McMurtry self describes as a reader, writer, and bookseller. Add teacher, book scout, dealer, business owner to those descriptors. It is his passion for books, book scouting, and book dealing that many might not know of and that is the subject of Books: A Memoir. In Books, McMurtry reflects on his life-long affinity to all things books. The reader will discover that McMurtry knows books, really knows books – all kinds of books.
It’s curious that McMurtry tells of growing up in a house without books and musing that it is perhaps his discovery of books that led to his lifelong passion for them. The absence of books in his home ended when a relative gave him a box of nineteen books, a small batch that the young McMurtry read and re-read many times. When his family moved from their Texas ranch home to Archer City he had opportunities to explore many other books, including those in the local public library.

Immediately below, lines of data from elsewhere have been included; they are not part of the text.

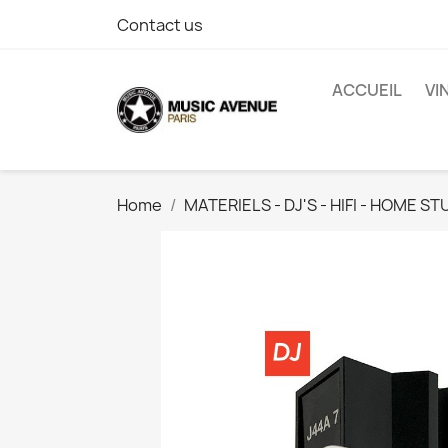
Contact us
ACCUEIL
VI
Home
MATERIELS - DJ'S - HIFI - HOME ST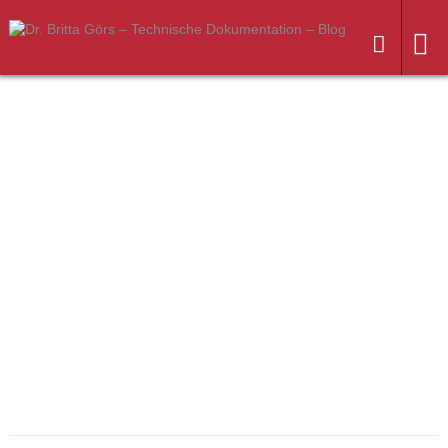
Weiter
zum
Inhalt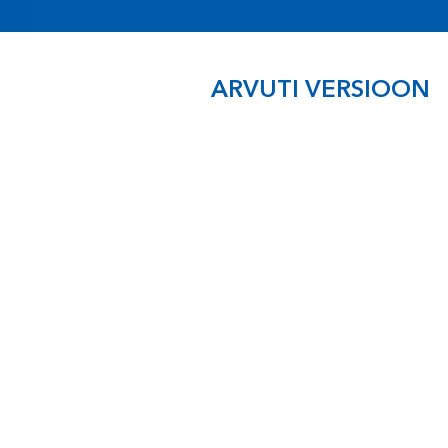
ARVUTI VERSIOON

McMurtry’s book scouting, buying and selling happened in many places, emphasis on many. And those pursuits resulted in acquaintanceships with many book stores and book dealers – a good number colorfully described in Books. I took special notice when he mentions searching, in San Francisco, for a Weldon Kees’ book, and for Wright Morris’s The Home Place.
McMurtry estimates he’s handled over a million books during his lifetime. His own collection, at the time his book was published, numbered nearly 30,000, including a few thousand reference titles.
For over 30 years McMurtry co-owned, with long-time partner Marcia Carter, the legendary Booked Up book store in Georgetown (Washington DC). Booked Up was moved in the mid ‘90s to McMurtry’s Texas hometown in Archer City, eventually growing to several stores housing some 450,000 books (a true book town somewhat on the order of the notable Welsh village of Hay-on-Wye). Sadly, several years ago, McMurtry sold many of the books in these stores – described by McMurtry as “The Last Book Sale.” Fortunately, it wasn’t and he kept Booked Up No. 1, the original store.
For those who love books and fine writing, McMurtry’s Books will be an enjoyable read. And for those who enjoy book stores there is a great adventure ahead in traveling to Archer City, Texas, to visit McMurtry’s remaining store.
McMurtry, Larry. Books: A Memoir. New York: Simon & Schuster, 2008. Print.